Ruby: Fuzzing through all unicode characters ‎(UTF8/Encoding/String Manipulation)_问答_开发者

Ruby: Fuzzing through all unicode characters ‎(UTF8/Encoding/String Manipulation)

开发者 https://www.devze.com 2023-01-31 06:03 出处：网络

I can\'t iterate over the entire range of unicode characters. I 开发者_StackOverflow中文版searched everywhere...

I can't iterate over the entire range of unicode characters.

I 开发者_StackOverflow中文版searched everywhere...

I am building a fuzzer and want to embed into a url, all unicode characters (one at a time).

For example: http://www.example.com?a=\uff1c

I know that there are some built tools but I need more flexibility.

If i could do someting like the following: "\u" + "ff1c" it would be great.

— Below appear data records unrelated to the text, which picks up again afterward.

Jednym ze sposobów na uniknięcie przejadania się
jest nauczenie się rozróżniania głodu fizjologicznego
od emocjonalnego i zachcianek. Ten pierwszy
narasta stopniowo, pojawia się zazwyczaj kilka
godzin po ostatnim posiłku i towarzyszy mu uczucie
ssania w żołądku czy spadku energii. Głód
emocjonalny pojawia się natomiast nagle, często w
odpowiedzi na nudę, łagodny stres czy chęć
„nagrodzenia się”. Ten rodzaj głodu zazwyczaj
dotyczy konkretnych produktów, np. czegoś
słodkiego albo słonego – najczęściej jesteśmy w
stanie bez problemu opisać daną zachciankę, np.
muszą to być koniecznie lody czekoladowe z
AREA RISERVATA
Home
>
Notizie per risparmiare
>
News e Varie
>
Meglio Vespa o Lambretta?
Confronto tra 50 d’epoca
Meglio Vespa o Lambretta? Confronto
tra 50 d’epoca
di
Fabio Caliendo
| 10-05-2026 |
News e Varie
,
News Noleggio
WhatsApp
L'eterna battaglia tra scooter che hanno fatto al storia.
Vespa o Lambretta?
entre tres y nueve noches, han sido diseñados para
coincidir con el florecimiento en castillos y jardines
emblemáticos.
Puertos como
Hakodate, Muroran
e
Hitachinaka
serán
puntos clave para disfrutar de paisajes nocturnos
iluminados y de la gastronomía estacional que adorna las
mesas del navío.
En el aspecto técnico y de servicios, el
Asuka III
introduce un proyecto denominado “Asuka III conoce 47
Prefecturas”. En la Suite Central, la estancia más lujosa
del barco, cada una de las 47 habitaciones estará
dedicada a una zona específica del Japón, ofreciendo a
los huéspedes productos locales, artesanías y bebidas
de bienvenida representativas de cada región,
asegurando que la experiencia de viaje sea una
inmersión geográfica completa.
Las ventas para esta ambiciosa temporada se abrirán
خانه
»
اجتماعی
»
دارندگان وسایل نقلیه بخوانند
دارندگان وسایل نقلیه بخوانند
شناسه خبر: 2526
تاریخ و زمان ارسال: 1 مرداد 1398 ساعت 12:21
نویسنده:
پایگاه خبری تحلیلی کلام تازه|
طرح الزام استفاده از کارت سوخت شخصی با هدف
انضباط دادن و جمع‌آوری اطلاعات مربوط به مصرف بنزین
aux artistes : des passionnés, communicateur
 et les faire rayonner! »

This is the closest I got:

char = "\u0000"
...

#within iteration

char.succ!

...

but after the character "\u0039", which is the number 9, I will get "10" instead of ":"

You could use pack to convert numbers to UTF8 characters but I'm not sure if this solves your problem.

You can either create an array with numeric values of all the characters and use pack to get an UTF8 string or you can just loop from 0 to whatever you need and use pack within the loop.

I've written a small example to explain myself. The code below prints out the hex value of each character followed by the character itself.

0.upto(100) do |i|
    puts "%04x" % i + ": " + [i].pack("U*")
end

Here's some simpler code, albeit slightly obfuscated, that takes advantage of the fact that Ruby will convert an integer on the right hand side of the << operator to a codepoint. This only works with Ruby 1.8 up for integer values <= 255. It will work for values greater than 255 in 1.9.